Lest we forget, this is a young squad, with several new signings in key positions which have increasingly come to rely on both Luis Suarez and captain Steven Gerrard in recent months. This is not a fully formed outfit by any means and they are still getting to grips with Rodgers’ methods and style of play, while in terms of depth, they come up short compared to many of their rivals.
In that sense, Rodgers is fortunate to have taken over the club at a time when the supporters are tired of false promises and the quick rate of managerial turnover and are willing to place their faith in a new ‘project’ and ‘philosophy’, craving stability above all else. Nevertheless, Rodgers seems to have a troubling tendency to keep the media on side and in the loop with regards to his thinking and decision-making almost at every turn.
Of course, being media-friendly is all part and parcel of the game these days and having a poor relationship with them can only make your job all the more difficult, as countless managers have found to their cost in the past, but Rodgers seems to want to create news where none really exists. He’s not the first manager to contradict himself within a matter of weeks, but Liverpool fans seem to be straddling that line now between whether to continue to dampen down expectations or dare to dream of something more and a consistent party line above all else is what’s required.
With a tough run of fixtures in the pipeline, including Arsenal and Manchester City away from home not to mention the tricky test of Zenit St.

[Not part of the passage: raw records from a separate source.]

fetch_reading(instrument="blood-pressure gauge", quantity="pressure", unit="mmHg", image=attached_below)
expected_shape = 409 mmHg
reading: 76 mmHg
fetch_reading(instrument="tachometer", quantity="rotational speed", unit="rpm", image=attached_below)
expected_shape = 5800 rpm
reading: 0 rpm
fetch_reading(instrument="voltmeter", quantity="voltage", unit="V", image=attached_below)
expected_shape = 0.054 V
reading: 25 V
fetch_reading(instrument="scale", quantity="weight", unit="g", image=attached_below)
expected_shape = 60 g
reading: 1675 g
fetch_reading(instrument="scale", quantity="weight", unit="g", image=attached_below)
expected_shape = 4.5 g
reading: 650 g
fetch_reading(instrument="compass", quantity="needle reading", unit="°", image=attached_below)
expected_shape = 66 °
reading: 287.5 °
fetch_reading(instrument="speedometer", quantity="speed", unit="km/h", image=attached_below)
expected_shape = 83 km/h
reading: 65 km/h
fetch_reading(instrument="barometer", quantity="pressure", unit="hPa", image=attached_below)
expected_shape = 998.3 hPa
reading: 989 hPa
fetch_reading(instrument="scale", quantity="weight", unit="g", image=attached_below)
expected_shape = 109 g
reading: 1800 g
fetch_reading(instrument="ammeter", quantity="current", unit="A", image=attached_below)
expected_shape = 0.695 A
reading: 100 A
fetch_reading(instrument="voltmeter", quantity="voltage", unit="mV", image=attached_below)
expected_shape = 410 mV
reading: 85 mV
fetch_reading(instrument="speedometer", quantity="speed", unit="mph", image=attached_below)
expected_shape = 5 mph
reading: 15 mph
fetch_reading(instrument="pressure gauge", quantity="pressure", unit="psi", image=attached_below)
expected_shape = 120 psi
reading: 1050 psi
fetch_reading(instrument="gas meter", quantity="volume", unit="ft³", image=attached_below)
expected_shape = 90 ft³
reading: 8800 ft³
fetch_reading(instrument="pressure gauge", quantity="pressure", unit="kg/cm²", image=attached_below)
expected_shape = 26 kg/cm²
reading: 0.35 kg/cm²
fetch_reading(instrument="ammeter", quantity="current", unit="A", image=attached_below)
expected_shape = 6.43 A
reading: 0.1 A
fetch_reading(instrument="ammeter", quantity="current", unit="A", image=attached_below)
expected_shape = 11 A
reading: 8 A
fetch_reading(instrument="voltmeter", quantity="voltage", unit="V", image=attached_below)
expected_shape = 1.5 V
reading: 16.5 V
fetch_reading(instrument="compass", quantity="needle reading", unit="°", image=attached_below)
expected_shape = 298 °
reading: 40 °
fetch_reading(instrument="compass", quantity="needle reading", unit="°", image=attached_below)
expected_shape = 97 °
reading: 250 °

Petersburg in Russia in the Europa League, now is not the time to be getting carried away by what has been some good form against opposition you’d expect them to do well against.
The challenges ahead are huge and whether they finish sixth, seventh or eighth, splitting hairs in such a fashion really takes away from what the larger objective in mind is, restoring Liverpool to the top four in a matter of seasons, not months and Rodgers would do well to remember that.